● Görev: Aşağıdaki seçilen bölümle şu ifadelerin her biri uyuşuyor mu? 1. Yazar, Özkan Uğur'un MFÖ dışındaki solo işlerine hâkim olduğunu belirtiyor. 2. Yazara göre Özkan Uğur'u müzikal olarak en özgün yapan şey, söz ve müziği aynılaştırma ve ayrıştırmadaki becerisiydi. 3. Bölüme göre Özkan Uğur'un kurduğu cümlelerin ne dediğini dinleyici anlayamazdı. Her birini evet ya da hayır ile yanıtlayın, ardından karara esas olan sözleri bölümden birebir alıntılayın.

● Seçilen bölüm:
· · · · ·
Özkan Uğur hakkında yazmaya yetkin olup olmadığımı sorguladım bir süre, zira kendisini ne çok yakından takip ettim ne de MFÖ haricindeki solo işlerine ve oyunculuk kariyerine hakimim. Hatta sinema ve TV’de sergilediği bazı karakterleri anlayamadığımı, yer yer itici bulduğumu itiraf etmeliyim. Ama işte bazen kısacık bir şarkı yetiyor bir insanın hayatınızda nasıl bir yer kapladığını anlamaya. Ayrıca hafıza tünelinde kısa bir yolculuk, internette hızlı bir salınma, parçaları hızla birleştiriyor akılda. Sahnedeki benzersiz duruşu, sahneye hakimiyeti ve benzersiz vücut diliyle müthiş bir performans adamıydı her şeyden önce Özkan Uğur. Ama bence onu müzikal olarak en özgün yapan şey söz ve müziği aynılaştırma ve ayrıştırmadaki büyük becerisiydi. Hiçbir anlamı olmayan bir sürü sözü, sezileriyle art arda dizer, deli saçması gibi duyulan sözcüklerden mürekkep cümleler kurardı. İşin garibi, cümlelerin hiçbir anlamı yoktu ama dinleyici olarak cümlenin ne dediğini anlardınız. Bunları müziğin içine ince ince, bazen de kalın kalın işler, melodinin üzerine mahirce döşeyerek marş niteliğinde şarkılar yaratabilirdi. Bu, aslında dile çok zor olsa da dile kolay, ama zihne çok daha zor bir zenaat; özel bir dehanın göstergesidir.
· · · · ·
● Malzeme:

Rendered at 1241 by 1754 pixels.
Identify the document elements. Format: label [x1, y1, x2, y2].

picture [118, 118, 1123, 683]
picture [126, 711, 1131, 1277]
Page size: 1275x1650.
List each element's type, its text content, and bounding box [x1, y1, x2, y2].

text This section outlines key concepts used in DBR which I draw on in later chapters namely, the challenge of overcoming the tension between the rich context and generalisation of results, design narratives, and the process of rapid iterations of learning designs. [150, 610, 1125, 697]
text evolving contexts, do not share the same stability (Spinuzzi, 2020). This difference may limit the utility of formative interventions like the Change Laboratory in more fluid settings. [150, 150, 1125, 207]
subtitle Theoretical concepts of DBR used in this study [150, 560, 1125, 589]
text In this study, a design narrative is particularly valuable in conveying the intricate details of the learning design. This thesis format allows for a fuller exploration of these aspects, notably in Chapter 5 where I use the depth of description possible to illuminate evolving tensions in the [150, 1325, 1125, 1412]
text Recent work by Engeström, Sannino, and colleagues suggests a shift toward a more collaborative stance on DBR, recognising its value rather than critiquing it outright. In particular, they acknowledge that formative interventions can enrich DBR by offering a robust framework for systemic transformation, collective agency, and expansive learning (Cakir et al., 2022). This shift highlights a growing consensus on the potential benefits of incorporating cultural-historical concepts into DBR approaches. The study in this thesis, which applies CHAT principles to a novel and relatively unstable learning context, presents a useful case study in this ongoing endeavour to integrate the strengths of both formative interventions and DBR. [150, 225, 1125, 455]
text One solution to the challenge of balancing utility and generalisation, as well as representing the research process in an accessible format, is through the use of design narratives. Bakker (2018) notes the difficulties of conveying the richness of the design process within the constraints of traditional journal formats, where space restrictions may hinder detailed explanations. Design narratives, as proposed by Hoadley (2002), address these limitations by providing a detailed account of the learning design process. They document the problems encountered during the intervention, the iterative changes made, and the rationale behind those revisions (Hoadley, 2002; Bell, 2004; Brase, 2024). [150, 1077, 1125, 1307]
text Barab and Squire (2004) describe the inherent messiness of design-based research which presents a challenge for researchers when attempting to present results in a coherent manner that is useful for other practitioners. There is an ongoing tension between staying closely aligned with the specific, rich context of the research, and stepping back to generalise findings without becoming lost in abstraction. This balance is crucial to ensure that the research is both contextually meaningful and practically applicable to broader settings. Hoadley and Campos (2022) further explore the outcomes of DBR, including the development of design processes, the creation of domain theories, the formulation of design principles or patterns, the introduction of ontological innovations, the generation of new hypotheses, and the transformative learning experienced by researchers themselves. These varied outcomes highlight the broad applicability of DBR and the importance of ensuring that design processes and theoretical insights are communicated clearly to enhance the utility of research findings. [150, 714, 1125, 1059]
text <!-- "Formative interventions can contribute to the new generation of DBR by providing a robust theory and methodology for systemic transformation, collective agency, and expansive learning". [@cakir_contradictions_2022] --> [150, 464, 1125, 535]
· · · · ·
● Çıktı:
1. Hayır: "ne de MFÖ haricindeki solo işlerine ve oyunculuk kariyerine hakimim"
2. Evet: "onu müzikal olarak en özgün yapan şey söz ve müziği aynılaştırma ve ayrıştırmadaki büyük becerisiydi"
3. Hayır: "cümlelerin hiçbir anlamı yoktu ama dinleyici olarak cümlenin ne dediğini anlardınız"